1 month 2 weeks 6 days ago Thursday, April 09 2020 Apr 9, 2020 April 09, 2020 6:31 PM April 09, 2020 in News - AP Texas Headlines
This Feb. 25, 2020 shows Preterm executive director Chrisse France in the procedure room, in Cleveland. Court decisions in two U.S. states Monday, April 6, allowed abortions to continue after the procedure was caught in the crosshairs of governors’ orders suspending non-essential elective surgeries due to the new coronavirus. (AP Photo/Tony Dejak)

AUSTIN, Texas (AP) — A federal judge has ordered that Texas abortion clinics may continue to perform abortions in some cases, either those using medication or those involving patients for whom delays would pose an essential ban.

The ruling came in a 16-page opinion filed Thursday by U.S. District Judge Lee Yeakel of Austin and appears to fly in the face of an appeals court ruling that upheld a ban imposed by Gov. Greg Abbott last month.

In an executive order, Abbott last month had banned all but essential medical procedures during the emergency caused by the coronavirus pandemic, and abortions were among the procedures banned.
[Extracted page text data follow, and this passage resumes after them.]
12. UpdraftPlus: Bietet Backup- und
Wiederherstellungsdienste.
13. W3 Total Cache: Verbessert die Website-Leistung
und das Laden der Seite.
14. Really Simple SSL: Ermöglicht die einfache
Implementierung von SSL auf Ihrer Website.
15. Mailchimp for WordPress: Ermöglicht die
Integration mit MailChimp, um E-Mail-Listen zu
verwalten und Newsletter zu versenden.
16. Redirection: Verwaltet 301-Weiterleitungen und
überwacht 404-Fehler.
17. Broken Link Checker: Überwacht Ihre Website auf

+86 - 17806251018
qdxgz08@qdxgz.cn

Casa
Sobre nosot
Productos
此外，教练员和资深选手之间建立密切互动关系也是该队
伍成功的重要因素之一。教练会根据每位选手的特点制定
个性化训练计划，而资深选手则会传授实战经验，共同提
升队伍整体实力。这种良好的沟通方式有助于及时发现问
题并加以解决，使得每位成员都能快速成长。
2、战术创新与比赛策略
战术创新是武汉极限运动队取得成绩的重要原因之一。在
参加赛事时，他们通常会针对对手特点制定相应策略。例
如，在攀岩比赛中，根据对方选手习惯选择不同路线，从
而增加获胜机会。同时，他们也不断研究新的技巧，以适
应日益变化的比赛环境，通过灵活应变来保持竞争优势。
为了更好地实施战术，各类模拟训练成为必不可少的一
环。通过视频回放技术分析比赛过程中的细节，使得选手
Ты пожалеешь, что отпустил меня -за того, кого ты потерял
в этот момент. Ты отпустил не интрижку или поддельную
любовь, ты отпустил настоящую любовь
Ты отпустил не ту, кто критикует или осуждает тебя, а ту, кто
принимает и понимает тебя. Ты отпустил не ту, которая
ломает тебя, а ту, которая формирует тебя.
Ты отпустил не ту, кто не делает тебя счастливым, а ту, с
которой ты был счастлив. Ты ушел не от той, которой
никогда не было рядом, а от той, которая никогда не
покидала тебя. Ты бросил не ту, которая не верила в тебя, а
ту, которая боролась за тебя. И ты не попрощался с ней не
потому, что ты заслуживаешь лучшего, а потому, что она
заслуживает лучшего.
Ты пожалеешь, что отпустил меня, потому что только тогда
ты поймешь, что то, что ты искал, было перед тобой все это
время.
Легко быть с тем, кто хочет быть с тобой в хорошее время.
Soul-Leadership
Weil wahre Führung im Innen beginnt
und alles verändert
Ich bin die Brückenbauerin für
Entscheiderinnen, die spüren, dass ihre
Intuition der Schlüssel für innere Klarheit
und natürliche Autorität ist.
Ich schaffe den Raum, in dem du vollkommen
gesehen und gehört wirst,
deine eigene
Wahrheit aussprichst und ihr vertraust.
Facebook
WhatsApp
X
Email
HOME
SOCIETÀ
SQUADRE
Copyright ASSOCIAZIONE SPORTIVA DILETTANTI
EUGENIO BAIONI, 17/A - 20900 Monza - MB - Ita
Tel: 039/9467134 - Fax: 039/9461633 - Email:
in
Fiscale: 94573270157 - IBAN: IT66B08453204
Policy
Yeakel had put the total ban on hold, but enforcement of the order was upheld by the 5th U.S. Circuit Court of Appeals.

Planned Parenthood and other clinics then asked Yeakel to allow abortions in some cases, including medication abortions and abortions in which a delay would push a pregnancy past the state’s legal cutoff of 22 weeks, making the procedure illegal.

Such a delay would constitute “an absolute ban on abortion,” which the U.S. Supreme Court has deemed unconstitutional, Yeakel concluded in his opinion.
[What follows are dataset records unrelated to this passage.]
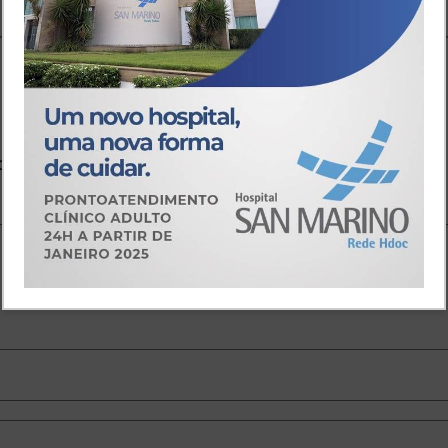
io
o.
Campos obrigatórios são marcados com
*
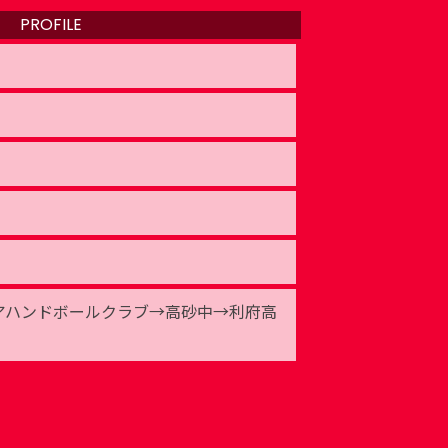
PROFILE
アハンドボールクラブ→高砂中→利府高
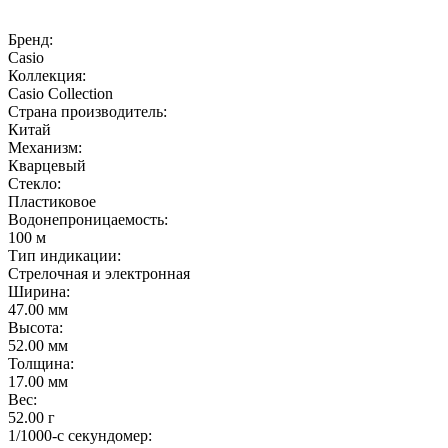
Бренд:
Casio
Коллекция:
Casio Collection
Страна производитель:
Китай
Механизм:
Кварцевый
Стекло:
Пластиковое
Водонепроницаемость:
100 м
Тип индикации:
Стрелочная и электронная
Ширина:
47.00 мм
Высота:
52.00 мм
Толщина:
17.00 мм
Вес:
52.00 г
1/1000-с секундомер:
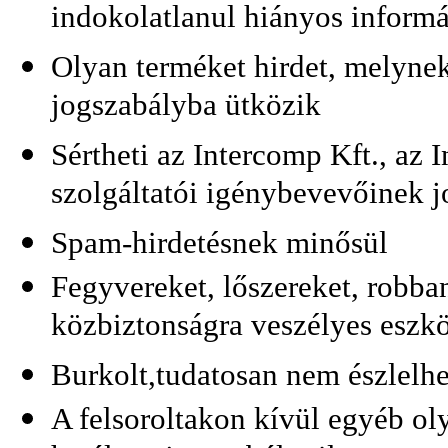
indokolatlanul hiányos informá
Olyan terméket hirdet, melynek
jogszabályba ütközik
Sértheti az Intercomp Kft., az I
szolgáltatói igénybevevőinek j
Spam-hirdetésnek minősül
Fegyvereket, lőszereket, robb
közbiztonságra veszélyes eszkö
Burkolt,tudatosan nem észlelhe
A felsoroltakon kívül egyéb ol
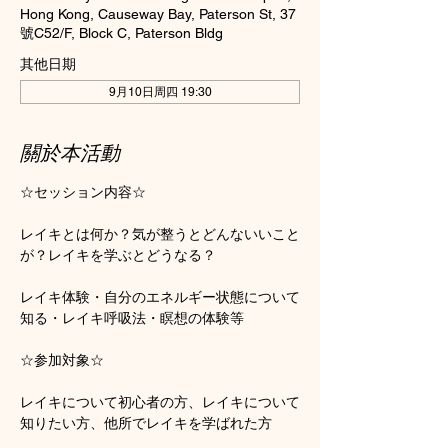
Hong Kong, Causeway Bay, Paterson St, 37
號C52/F, Block C, Paterson Bldg
其他日期
9月10日周四 19:30
關於本活動
☆セッション内容☆
レイキとは何か？気が整うとどんないいこと
が？レイキを学ぶとどうなる？
レイキ体験・自分のエネルギー状態について
知る・レイキ呼吸法・瞑想の体験等
☆参加対象☆
レイキについて初心者の方、レイキについて
知りたい方、他所でレイキを学ばれた方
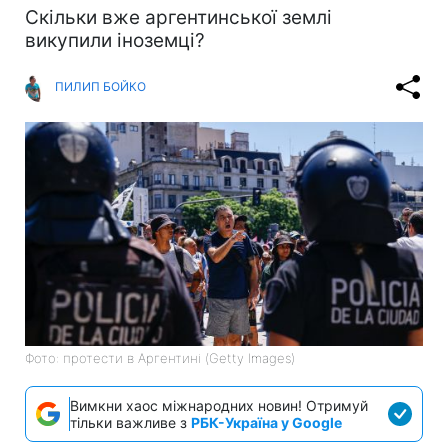
Скільки вже аргентинської землі
викупили іноземці?
ПИЛИП БОЙКО
Фото: протести в Аргентині (Getty Images)
Вимкни хаос міжнародних новин! Отримуй
тільки важливе з
РБК-Україна у Google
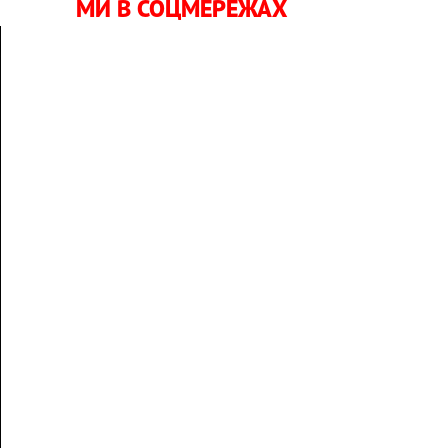
МИ В СОЦМЕРЕЖАХ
Abbott’s original March 22 order was to expire April 21 but can be extended.

Similar legal fights are being waged in Alabama, Ohio, Oklahoma and Iowa.
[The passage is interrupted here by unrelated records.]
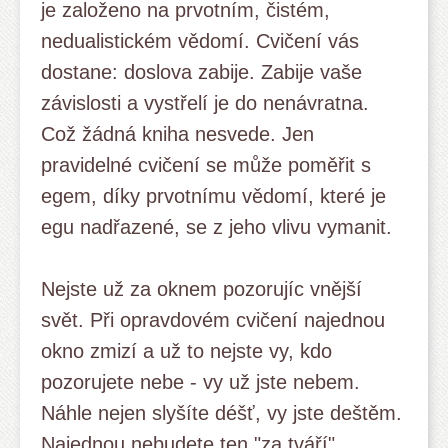
je založeno na prvotním, čistém,
nedualistickém vědomí. Cvičení vás
dostane: doslova zabije. Zabije vaše
závislosti a vystřelí je do nenávratna.
Což žádná kniha nesvede. Jen
pravidelné cvičení se může poměřit s
egem, díky prvotnímu vědomí, které je
egu nadřazené, se z jeho vlivu vymanit.
Nejste už za oknem pozorujíc vnější
svět. Při opravdovém cvičení najednou
okno zmizí a už to nejste vy, kdo
pozorujete nebe - vy už jste nebem.
Náhle nejen slyšíte déšť, vy jste deštěm.
Najednou nebudete ten "za tváří",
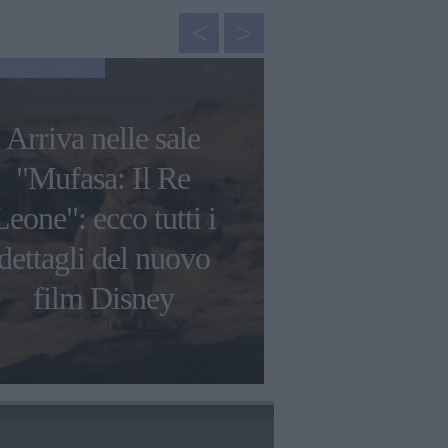
NEWS
Arriva nelle sale
Dalila Di 
"Mufasa: Il Re
sulla morte 
Leone": ecco tutti i
Christian: "
dettagli del nuovo
nonn
film Disney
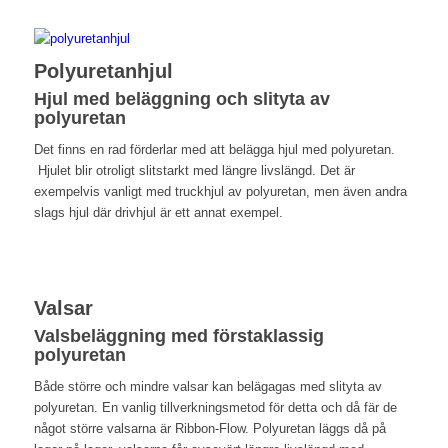
Polyuretanhjul
Hjul med beläggning och slityta av
polyuretan
Det finns en rad förderlar med att belägga hjul med polyuretan.
Hjulet blir otroligt slitstarkt med längre livslängd. Det är
exempelvis vanligt med truckhjul av polyuretan, men även andra
slags hjul där drivhjul är ett annat exempel.
Valsar
Valsbeläggning med förstaklassig
polyuretan
Både större och mindre valsar kan belägagas med slityta av
polyuretan. En vanlig tillverkningsmetod för detta och då fär de
något större valsarna är Ribbon-Flow. Polyuretan läggs då på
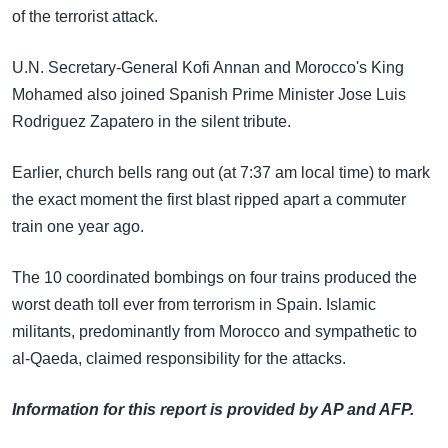
အ
of the terrorist attack.
သုတပဒေသာ အင်္ဂလိပ်စာ
ညွန်း
Learning English
စာမျက်နှာ
U.N. Secretary-General Kofi Annan and Morocco's King
သို့
ဗွီအိုအေ လူမှုကွန်ယက်များ
Mohamed also joined Spanish Prime Minister Jose Luis
ကျော်
Rodriguez Zapatero in the silent tribute.
ကြည့်
ရန်
Earlier, church bells rang out (at 7:37 am local time) to mark
ဘာသာစကားများ
ရှာဖွေ
the exact moment the first blast ripped apart a commuter
ရန်
train one year ago.
နေရာ
သို့
The 10 coordinated bombings on four trains produced the
ကျော်
worst death toll ever from terrorism in Spain. Islamic
ရန်
militants, predominantly from Morocco and sympathetic to
al-Qaeda, claimed responsibility for the attacks.
Information for this report is provided by AP and AFP.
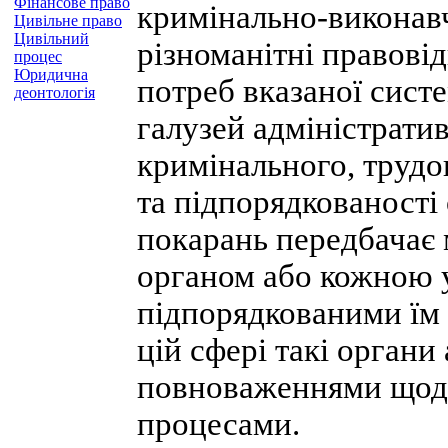
Фінансове право
кримінально-виконав
Цивільне право
Цивільний
різноманітні правові
процес
Юридична
потреб вказаної сист
деонтологія
галузей адміністратив
кримінального, трудо
та підпорядкованості
покарань передбачає
органом або кожною 
підпорядкованими їм 
цій сфері такі органи
повноваженнями щодо
процесами.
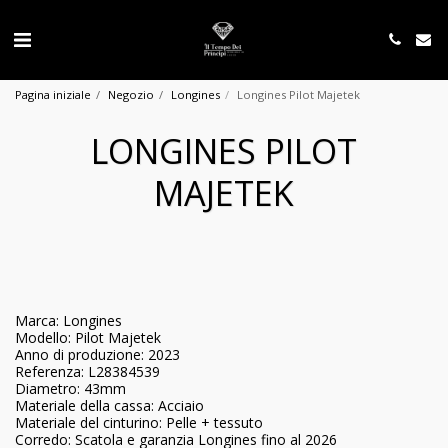
Pagina iniziale
Negozio
Longines
Longines Pilot Majetek
LONGINES PILOT
MAJETEK
Marca: Longines
Modello: Pilot Majetek
Anno di produzione: 2023
Referenza: L28384539
Diametro: 43mm
Materiale della cassa: Acciaio
Materiale del cinturino: Pelle + tessuto
Corredo: Scatola e garanzia Longines fino al 2026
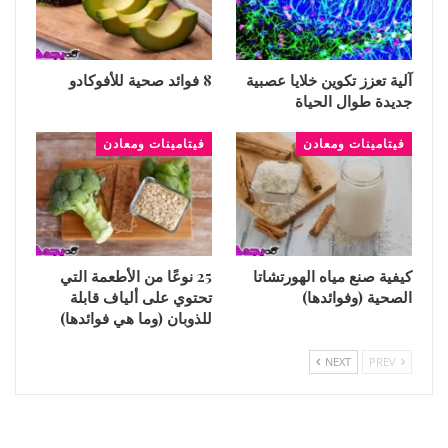
آلية تعزز تكوين خلايا عصبية
8 فوائد صحية للأفوكادو
جديدة طوال الحياة
فيتامينات ومعادن
فيتامينات ومعادن
كيفية صنع مياه الهورتشاتا
25 نوعًا من الأطعمة التي
الصحية (وفوائدها)
تحتوي على ألياف قابلة
للذوبان (وما هي فوائدها)
NEXT
PREV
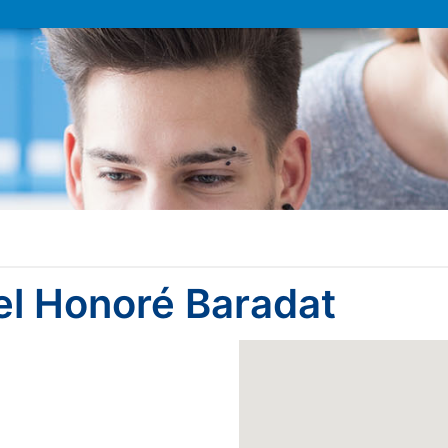
el Honoré Baradat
Texas Attorney General Ken Paxton lashed out against Yeakel’s latest order, saying it “defies” the appeals court ruling and “demonstrates a lack of respect for the rule of law.” He vowed, “We will once again ask the Fifth Circuit to uphold Governor Abbott’s decision to stop all elective medical procedures during the COVID-19 crisis.”

COVID-19 is the illness caused by the new coronavirus. For most people, the new coronavirus causes mild or moderate symptoms, such as fever and cough that clear up in two to three weeks. For some, especially older adults and people with existing health problems, it can cause more severe illness, including pneumonia.